With all those wrinkles that only compassion
can produce, surely she'd
know what to say.
Maybe he needed to tell all this to
a professional. That was my next
thought, which lasted for the second it took me to remind
myself that I was a professional, highly trained, properly
licensed, with a reputation as an effective therapist.
Funny how quickly my mind shifted from. Brian needing a
godly person like Mother Teresa to his needing a trained expert.
But maybe that makes sense. Like most people, when
things go wrong I want someone who knows what he's doing
to fix it.
I remember years ago when our eight-year-old son Kenny
was delirious.

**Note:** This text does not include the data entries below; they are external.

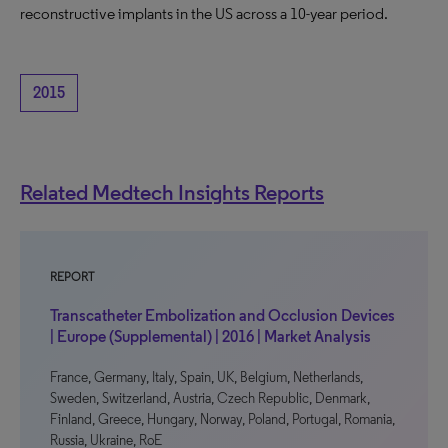
reconstructive implants in the US across a 10-year period.
2015
Related Medtech Insights Reports
REPORT
Transcatheter Embolization and Occlusion Devices
| Europe (Supplemental) | 2016 | Market Analysis
France, Germany, Italy, Spain, UK, Belgium, Netherlands,
Sweden, Switzerland, Austria, Czech Republic, Denmark,
Finland, Greece, Hungary, Norway, Poland, Portugal, Romania,
Russia, Ukraine, RoE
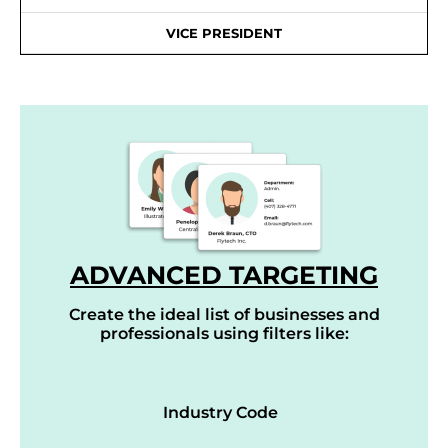
VICE PRESIDENT
ADVANCED TARGETING
Create the ideal list of businesses and
professionals using filters like:
Industry Code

His fever measured 105 degrees. He was babbling
nonsense like the chronic schizophrenics I worked with
in locked wards of mental hospitals. He didn't recognize his
mother or me.
I panicked. Was his brain damaged? Would he ever be normal
again? Like Brian, I wanted help. Not knowing what to do,
I wanted answers from someone who did, so I called our doctor.

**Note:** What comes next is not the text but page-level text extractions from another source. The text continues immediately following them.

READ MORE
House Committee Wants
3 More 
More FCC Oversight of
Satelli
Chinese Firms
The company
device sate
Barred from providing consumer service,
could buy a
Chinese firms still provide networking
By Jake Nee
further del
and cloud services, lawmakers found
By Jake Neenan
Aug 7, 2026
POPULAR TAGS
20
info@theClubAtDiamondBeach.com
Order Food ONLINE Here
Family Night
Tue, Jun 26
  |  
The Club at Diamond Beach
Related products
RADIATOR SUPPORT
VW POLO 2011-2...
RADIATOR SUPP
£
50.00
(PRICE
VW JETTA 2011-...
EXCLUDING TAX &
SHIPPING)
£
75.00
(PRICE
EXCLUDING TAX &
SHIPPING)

Did my doctor feel the same inadequacy talking to me that
I felt listening to Brian? I don't think he did. His medical
degree better equipped him to advise a father distraught over a
feverish son than my psychology degree prepared me to counsel
a man whose wife was talking
divorce.
I distinctly recall how good I felt
when the physician took immediate
charge. He asked specific questions,
gave clear and firm directions, and
assured me our son would be fine. We
did what we were told, and Kenny
fully recovered.
As I talked with Brian, I knew that
despite my doctorate in clinical psychology,
I wasn't the same kind of
expert for personal problems as my
physician was for physical ones. Something
was different, and at that moment
I wasn't sure I was an expert at all. But
Brian wanted to believe I was.
That's to be expected. When any of us run into trouble we
can't handle, we want to find someone with solutions. It's comforting
to ask questions of people who have answers. It's maddening
when they don't. When we hurt, we ask questions. And
we insist that someone be able to answer them.